Work instruction 1:
Which lines in the rows contain the string "right"? Collect every such line and copy it in full, treating uppercase and lowercase as different.

Reading passage:
___
The husband’s conduct in relation to offers to purchase the property

  1. While it was undisputed that the property had been on the market since 2011 for sale, the process had not been an easy one.

  2. On its face the ground challenges her Honour’s application of her findings about the husband’s refusal to agree to a sale.  However, in the husband’s Summary of Argument, the husband sought to challenge not only the primary judge’s application but the underlying fact finding.  The usual course would have been to restrict the husband to arguments referable to the ground, however, the wife had in her Summary of Argument filed 2 September 2019 effectively addressed this challenge to her Honour’s fact finding and thus we entertained the argument.  There remains, nonetheless, a significant unfairness to the wife in having to meet shifting appeal grounds.

  3. The wife contended in her trial affidavit that the husband had refused offers to purchase the property.  The husband said in his trial affidavit that he “believed” the wife was proposing to sell the processing business in circumstances where he had said he wished to retain it (Husband’s affidavit filed 5 April 2018, paragraph 14).  He accepted that the wife sent him “[four] offers of acceptance over a period of time with all different amounts” (Husband’s affidavit filed 5 April 2018, paragraph 15).  He expanded on this point at paragraph 28 of his affidavit and after referring to the wife’s evidence that he rejected the offers, said that they were “not formally made” although he conceded that he accepted an offer to purchase for $2.2 million which was later withdrawn by the offeror (Husband’s affidavit filed 5 April 2018).

  4. In broad, the argument for the husband was that her Honour’s references to a number of offers, none of which was accepted, misunderstood the fact that none or perhaps almost none of them was an offer capable of being accepted because of some defect or other complaint raised by the husband.  Thus it was argued that her Honour erred in treating each as if it was an offer capable of being accepted, and thus erred in finding that the failure to accept earlier offers was because of the husband’s unreasonable conduct.

  5. In short, it was argued that there was no evidence on which the Court could conclude that the husband had rejected offers or had unreasonably rejected them.

  6. It must be kept firmly in mind that the husband’s evidence was that he wished to retain the property.

  7. We do not accept the contention.

  8. The wife’s Amended Initiating Application filed 5 December 2016 sought an order that the property be sold for $1.8 million.  It is apparent from the correspondence between the wife and either the husband or his lawyers that she had been pressing the husband to accept offers to purchase.  For example, attached to her trial affidavit is an unsigned offer to purchase the property at $1.6 million by Ms D (Annexure “4” to the wife’s affidavit filed 12 March 2018).  The offer required acceptance by the husband and wife by 20 December 2017.  On 23 August 2017, the wife wrote to the husband’s solicitor enclosing documents, including the offer and referring to the expense of obtaining property appraisals and noting: “I do believe that the offer from [Ms D] warrants a counter offer of $1.7.  If your client wishes to counter offer [Ms D] with this figure, [h]e can enter in the amount and initial the attached copy” (Annexure “9” to the wife’s affidavit filed 12 March 2018).
___
Work instruction 2:
Transcribe the stretch of the judgment excerpt from "1. While it" through "shifting appeal grounds.".

Dataset entries:
___
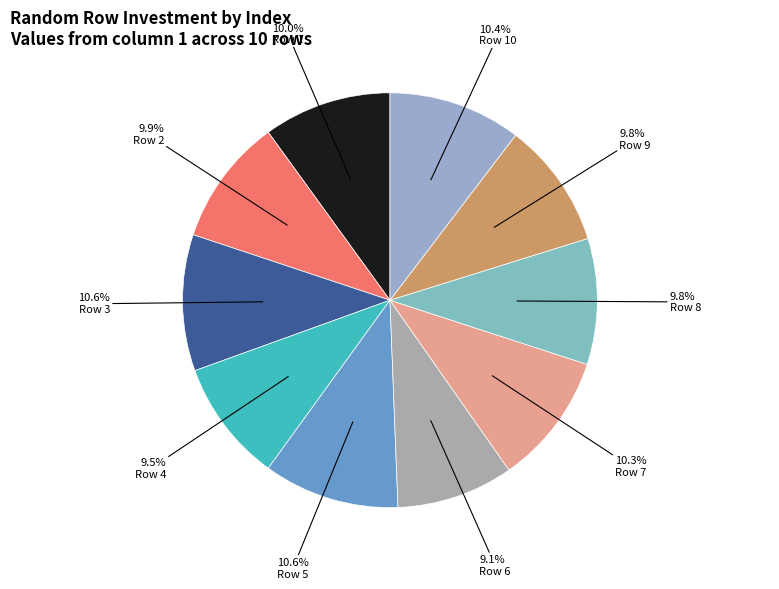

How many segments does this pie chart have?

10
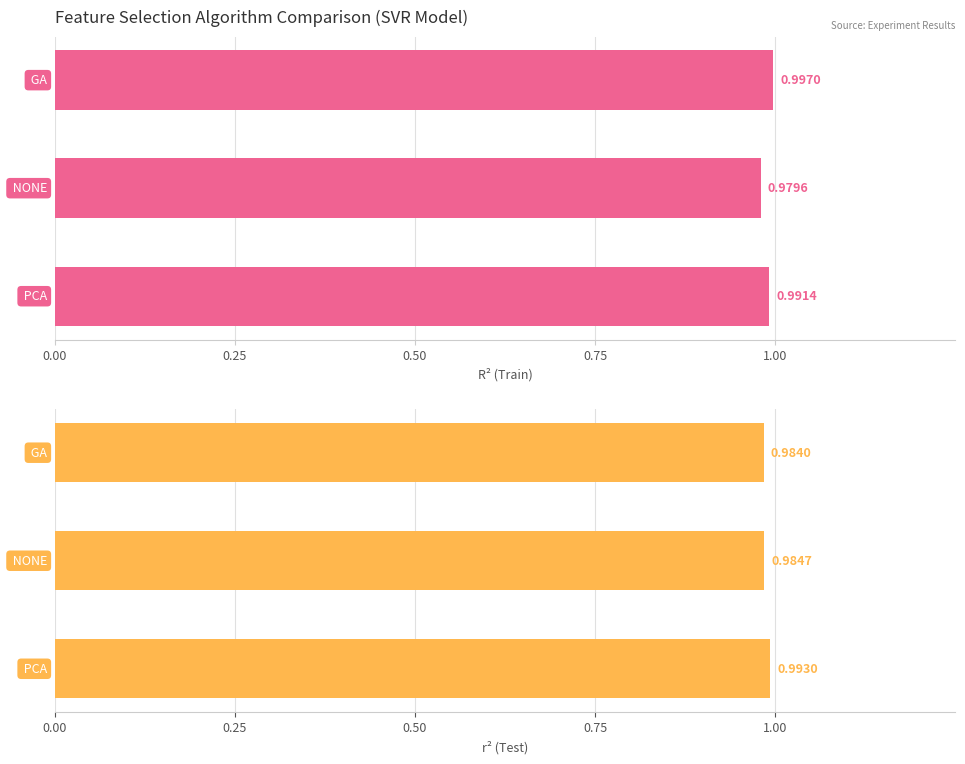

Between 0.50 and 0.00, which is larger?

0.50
___
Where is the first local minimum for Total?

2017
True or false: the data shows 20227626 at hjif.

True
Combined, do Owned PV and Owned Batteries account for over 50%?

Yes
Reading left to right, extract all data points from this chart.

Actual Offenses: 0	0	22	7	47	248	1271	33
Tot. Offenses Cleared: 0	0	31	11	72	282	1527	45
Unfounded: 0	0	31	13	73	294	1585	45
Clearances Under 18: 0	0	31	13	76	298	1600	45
___
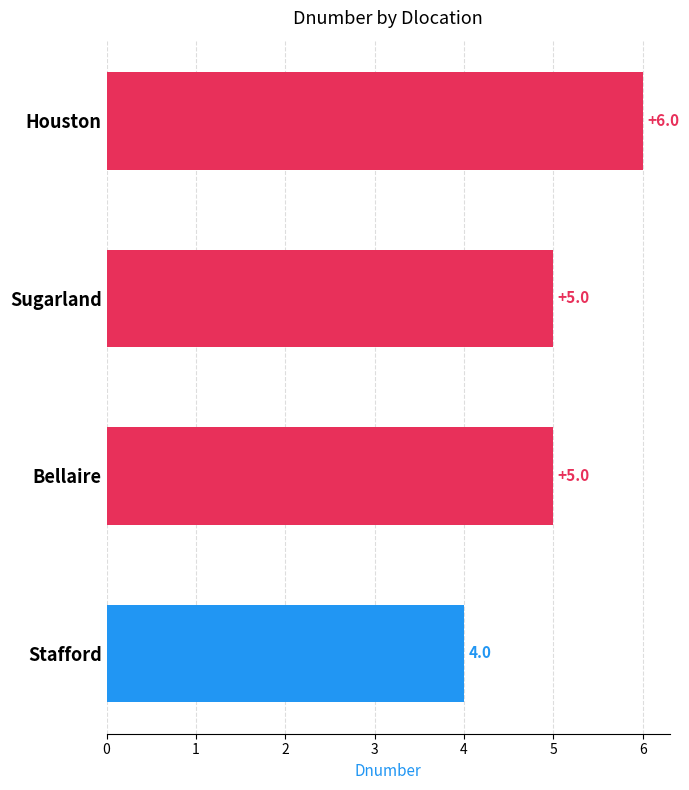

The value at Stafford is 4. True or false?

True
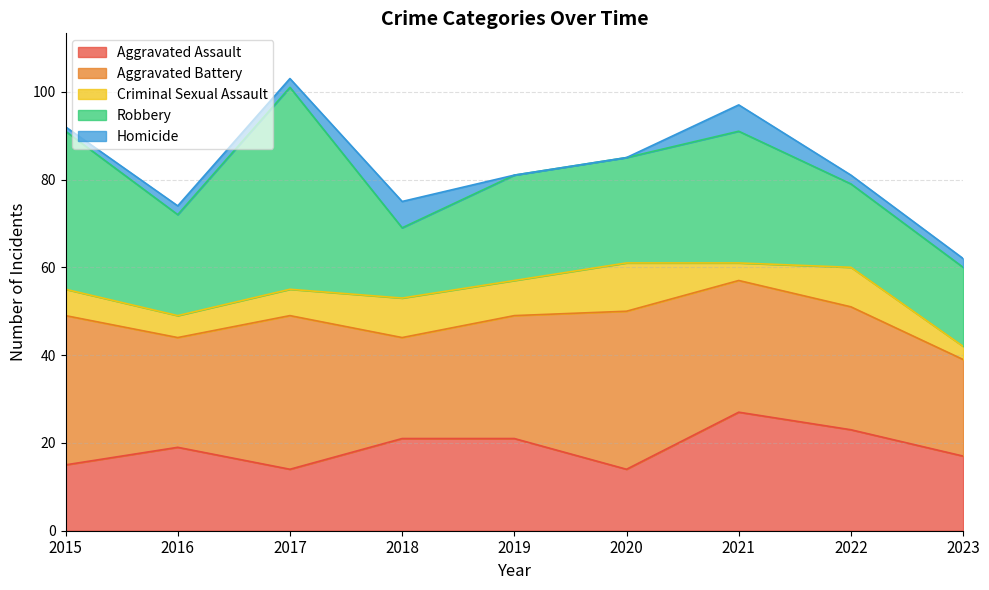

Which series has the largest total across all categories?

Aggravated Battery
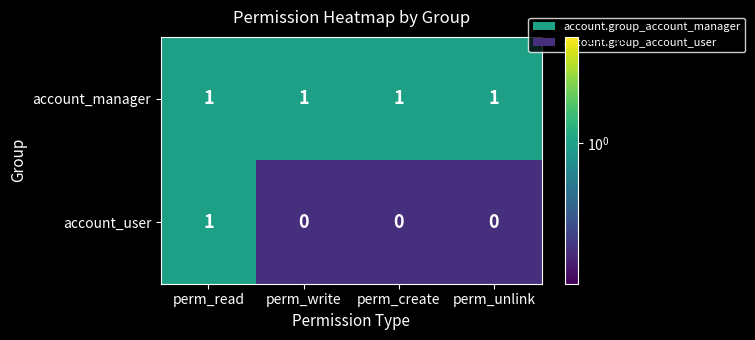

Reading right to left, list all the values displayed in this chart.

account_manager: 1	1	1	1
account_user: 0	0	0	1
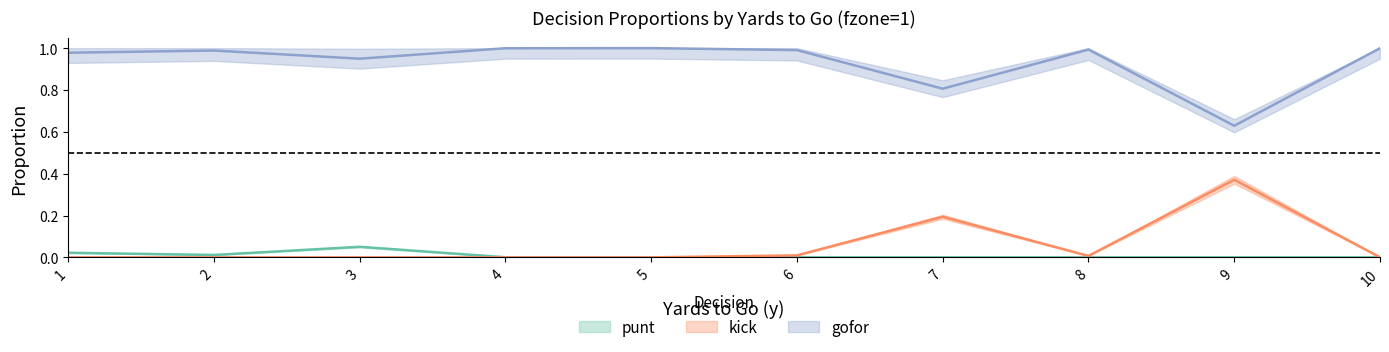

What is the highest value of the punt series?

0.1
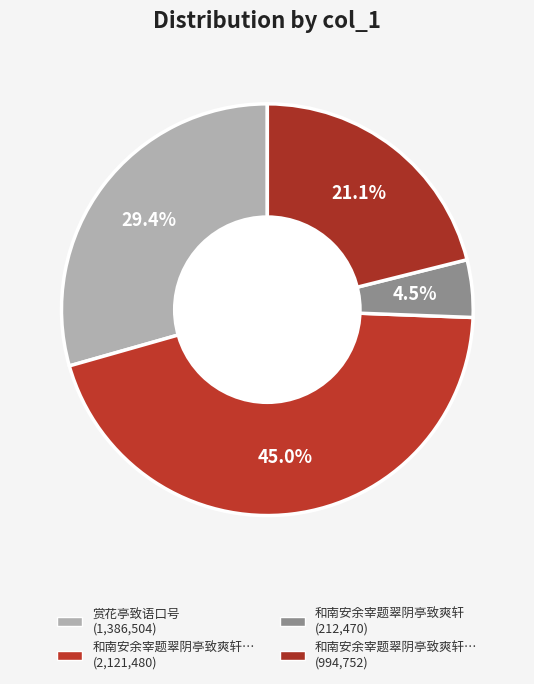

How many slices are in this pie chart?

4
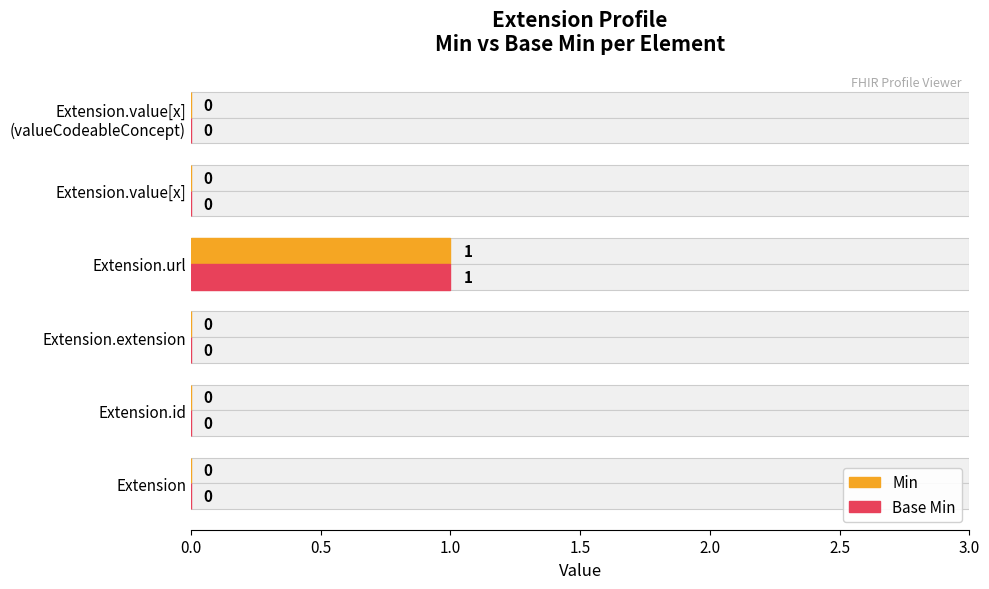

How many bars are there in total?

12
___
Exercise solution 1:
Reading left to right, extract all data points from this chart.
Reading right to left, list all the values displayed in this chart.

Exercise solution 2:
1. While it was undisputed that the property had been on the market since 2011 for sale, the process had not been an easy one.

  2. On its face the ground challenges her Honour’s application of her findings about the husband’s refusal to agree to a sale.  However, in the husband’s Summary of Argument, the husband sought to challenge not only the primary judge’s application but the underlying fact finding.  The usual course would have been to restrict the husband to arguments referable to the ground, however, the wife had in her Summary of Argument filed 2 September 2019 effectively addressed this challenge to her Honour’s fact finding and thus we entertained the argument.  There remains, nonetheless, a significant unfairness to the wife in having to meet shifting appeal grounds.